Page:Viollet-le-Duc - Dictionnaire raisonné du mobilier français de l'époque carlovingienne à la Renaissance (1873-1874), tome 5.djvu/102

La bibliothèque libre.
Le texte de cette page a été corrigé et est conforme au fac-similé.
[ ARMURE ]
— 90 —

Il fallait bien que ces heaumes cylindriques fussent un bon habillement de tête, car ils persistent très-tard ; on en portait encore à la croisade de saint Louis (voy. Heaume). L’écu était peint aux armes de chacun. Voici un passage de la Chanson des Saxons[1], qui vient appuyer les monuments figurés d’où nous avons tiré les exemples précédents :


« Qui dont véist chascun son hernois aprester,
« Ces espées forbir et ces hauberz roller.
« Cauces et covertures froier et escurer,
« Cez heaumes rebrunir, ces escuz enarmer
« Cez fers de cez espiez an fraisnez anhanter,
« Et ces chevax de garde torchier et conraer. »
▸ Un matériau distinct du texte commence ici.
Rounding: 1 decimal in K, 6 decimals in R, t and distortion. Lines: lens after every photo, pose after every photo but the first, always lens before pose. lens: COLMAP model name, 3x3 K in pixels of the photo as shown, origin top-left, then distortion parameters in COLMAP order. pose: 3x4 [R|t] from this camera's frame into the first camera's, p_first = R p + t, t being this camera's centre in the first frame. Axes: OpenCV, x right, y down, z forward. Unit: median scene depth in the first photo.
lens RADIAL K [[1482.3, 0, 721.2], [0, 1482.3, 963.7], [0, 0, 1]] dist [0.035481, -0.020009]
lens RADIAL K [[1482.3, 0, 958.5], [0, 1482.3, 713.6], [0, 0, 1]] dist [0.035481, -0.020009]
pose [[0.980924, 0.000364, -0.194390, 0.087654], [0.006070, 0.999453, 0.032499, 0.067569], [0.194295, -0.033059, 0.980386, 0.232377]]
Roller veut dire battre, équivaut à la locution vulgaire de rouler. Le moyen de dérouiller et de nettoyer les hauberts de mailles ne pouvait consister qu’en un froissement répété des maillons les uns contre les autres. Froier veut dire frotter ; le verbe escurer a la signification qu’on lui donne aujourd’hui. Donc il s’agit de pièces d’armures de fer poli, c’est-à-dire de grèves (cauces) et d’ailettes (covertures) ; et, en effet, dès le milieu du xiiie siècle, ces deux pièces d’armures étaient ajoutées au garnement de mailles. Ecus enarmez veut dire écus peints aux armes de ceux auxquels ils appartenaient. C’était en bois de fresne que l’on fabriquait les manches de lance.
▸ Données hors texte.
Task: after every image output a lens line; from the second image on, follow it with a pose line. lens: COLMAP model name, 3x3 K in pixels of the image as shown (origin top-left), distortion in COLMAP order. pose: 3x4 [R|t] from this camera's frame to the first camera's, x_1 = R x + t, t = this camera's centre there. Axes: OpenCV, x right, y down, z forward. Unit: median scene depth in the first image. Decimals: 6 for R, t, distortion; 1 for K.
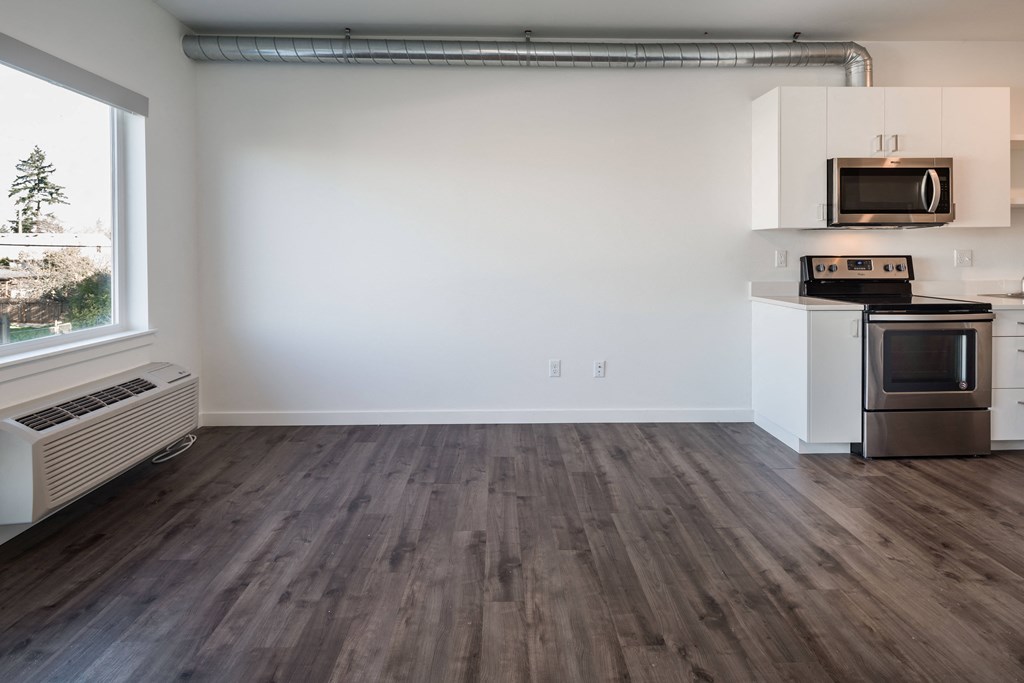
lens RADIAL K [[494.4, 0, 509.7], [0, 494.4, 256.1], [0, 0, 1]] dist [-0.000468, -0.002342]
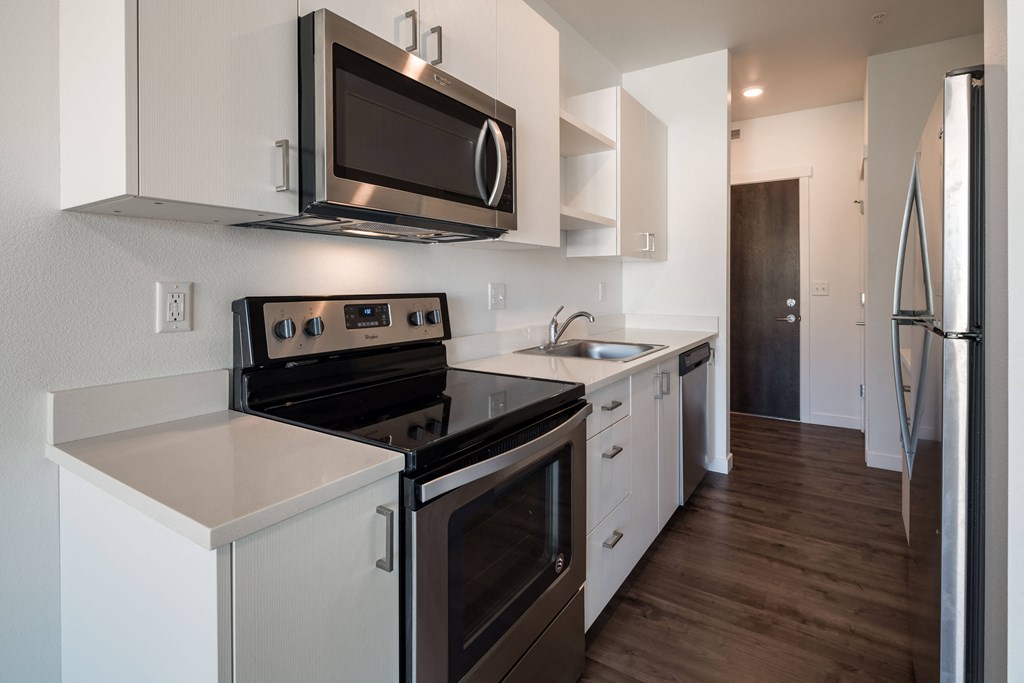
lens RADIAL K [[500.9, 0, 509.4], [0, 500.9, 286.6], [0, 0, 1]] dist [-0.000376, -0.001565]
pose [[0.576687, -0.000578, 0.816965, 0.452044], [0.005688, 0.999978, -0.003308, -0.006835], [-0.816945, 0.006554, 0.576678, 0.695133]]
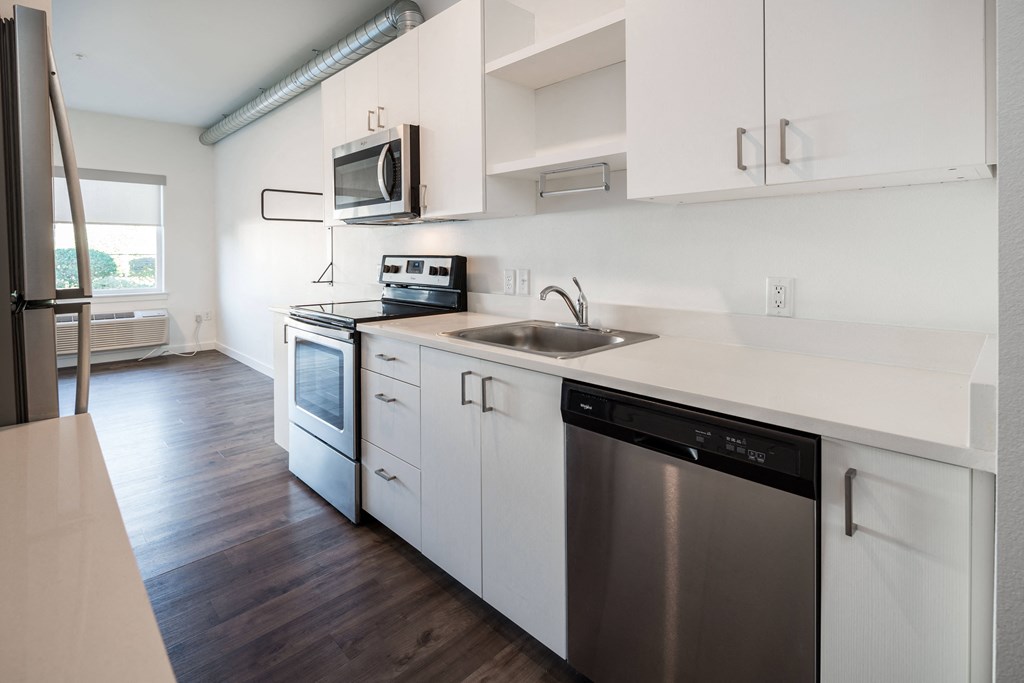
lens RADIAL K [[494.4, 0, 509.7], [0, 494.4, 256.1], [0, 0, 1]] dist [-0.000468, -0.002342]
pose [[0.674887, 0.009352, -0.737862, 1.558137], [-0.005216, 0.999955, 0.007903, -0.007436], [0.737903, -0.001485, 0.674905, 0.616354]]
A cette époque, c’est-à-dire vers 1250, sans être sensiblement modifié, l’habillement de l’homme d’armes gagne en élégance. La cotte d’armes d’étoffe, ne descendant qu’au-dessus des genoux, couvre entièrement le haubert de mailles, dont les manches seules restent apparentes. Le capuchon de mailles tient au haubert et est serré à la hauteur des tempes par une mince courroie bouclée ou nouée par derrière. Les gantelets de mailles tiennent aux manches et peuvent laisser la main libre au moyen d’une fente pratiquée longitudinalement au poignet. Le ceinturon, large, pendant, est retenu par une ceinture qui serre la taille. Les jambes sont, ainsi que les pieds, revêtus de chausses de mailles (fig. 17[2]). Le heaume est cylindro-conique tronqué, avec vue barrée par un renfort vertical. Ce heaume avait l’avantage de mieux tenir sur la tête que celui de l’exemple précédent, et posait sur la cervelière de mailles. Il était

  1. Chap. XXXIV.
  2. Cathédrale de Reims, sculptures du portail principal à l’extérieur et à l’intérieur.